Writing and recording political songs, says Williams, is less a salve on her own conscience than a tool to inspire herself and her listeners.
The new album won’t make everybody happy, and that’s fine by Williams. Despite her image of innocence and PC purity, she is really a dedicated contrarian. Her loyal fan base is a tough crowd — they’ve supported her through the days of self-financed albums and endless coffeehouse tours. They created perhaps the first significant Internet-based fan network for any recording artist, and they can be a bit obsessive. Williams says she no longer reads the main fan site, called DarWeb, or the email newsletter, because the criticism isn’t always constructive.
In recent years, such long-time fans have made noises about Williams’ “selling out” by bolstering her acoustic guitar and lyrics with with a slicker, more produced sound and more abstract lyrical content.
“I think that it’s an important check and balance to have that kind of mirror of your loyal fan base,” she says. But she isn’t going to sacrifice her own success to mollify the few. The disconnect is sometimes apparent.

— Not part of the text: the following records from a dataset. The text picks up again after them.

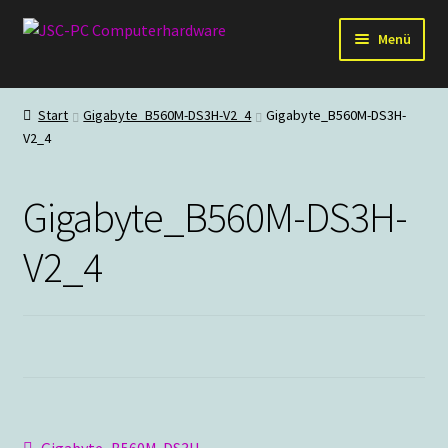
Zur
Zum
Menü
Navigation
Inhalt
springen
springen
Hardware
Start
Gigabyte_B560M-DS3H-V2_4
Gigabyte_B560M-DS3H-
V2_4
PC-Systeme
Staubschutz
Gigabyte_B560M-DS3H-
Outlet
V2_4
Vorheriger
Gigabyte_B560M-DS3H-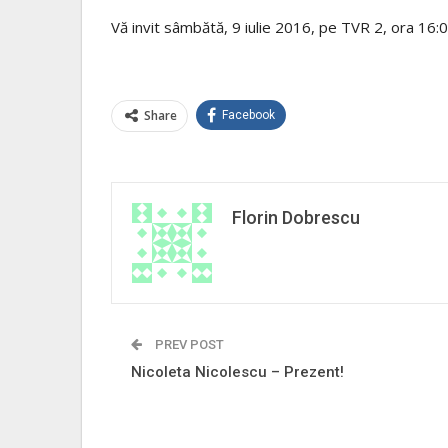
Vă invit sâmbătă, 9 iulie 2016, pe TVR 2, ora 16:
Share
Facebook
Florin Dobrescu
PREV POST
Nicoleta Nicolescu – Prezent!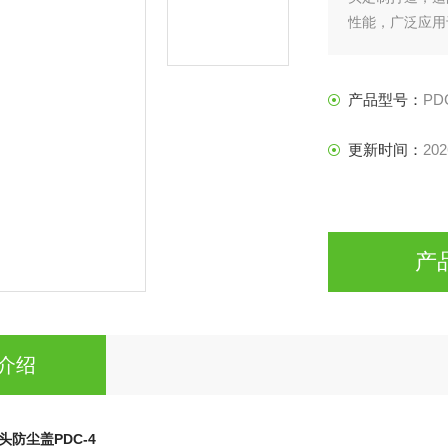
性能，广泛应用
移动式流体管
件。
信德迈代理快速接
产品型号：
PD
更新时间：
202
产
介绍
头防尘盖
PDC-4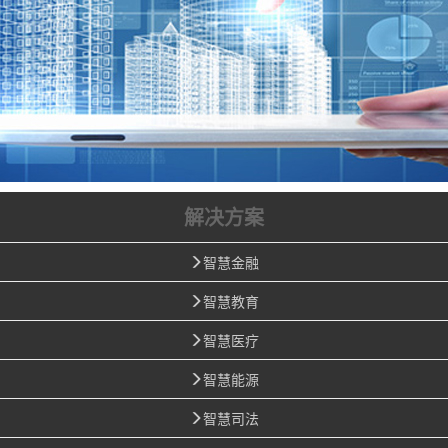
解决方案
智慧金融
智慧教育
智慧医疗
智慧能源
智慧司法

“We did a free concert in Indiana in this total ‘bar’ bar. All black, black walls, no windows. And people came in and brought things — someone brought me an ivy plant, another kid brought along a violin, a woman brought dinner. Nobody drank. You can bring Dar into a rock bar, but you can’t bring the rock bar to my audience.”
But she’s not turning her back on the folk purists; she just wants the opportunity to grow her career, as she says, “organically.”
“An artist’s pursuit is to be an artist first, and not hold themselves to a genre for the sake of the genre. I mean, that’s as slavish as anything; that’s not faithful to the muse,” Williams says.
Friends and colleagues Richard Shindell and Lucy Kaplansky conspired with Williams in 1998 to produce the CD “Cry Cry Cry” shining a spotlight on less visible folk artists in North America. The trio covered a selection of folk songs by songwriters from the obscure (Julie Miller, Nerissa Nields) to the more recognizable (James Earl Keen, Greg Brown).
“‘Cry Cry Cry’ was very much trying to point to the fact that there’s incredible writing in what we call the folk movement in the past 30 years. And they’re really breeds of the regions they come from, in the same vein of keeping the ecosystem — in this case folk music as a whole — diverse. Like the song that Greg Brown writes because he’s a preacher’s son from Iowa is really different from the song that James Keelaghan writes about smokejumpers in Montana,” says Williams.
In her free time, Williams is working on a screenplay about a young woman working on a greenwashing campaign for a multinational corporation. Writing is nothing new: She cowrote the book “The Tofu Tollbooth,” a guide to veggie-friendly restaurants and organic food co-ops for the US traveller, now in its second edition.
Williams herself, however, gave up vegetarianism last year, and she is not about to apologize.
“I find myself making so many concessions. I was on a China boycott for a long time, and things kept popping up that were made in China that I didn’t even know about. I mean, this bag was made in China. When I bought it it was to save my back, which ideally is a good thing.”
Isn’t that selfish?
“Yeah, but I believe in selfishness. I think that humorless activist thing is really dangerous. I love the fact that the young activists are making concessions to themselves,” she replies. “I mean, I heard that Ralph Nader lives in a one-bedroom house and gives away 90 percent of his income, which is great, if you can live that way fully. I mean, if we can get a Green Party really going in this country, I don’t want him freaking about styrofoam instead of drinking the damn cup of coffee so he can make a great speech.”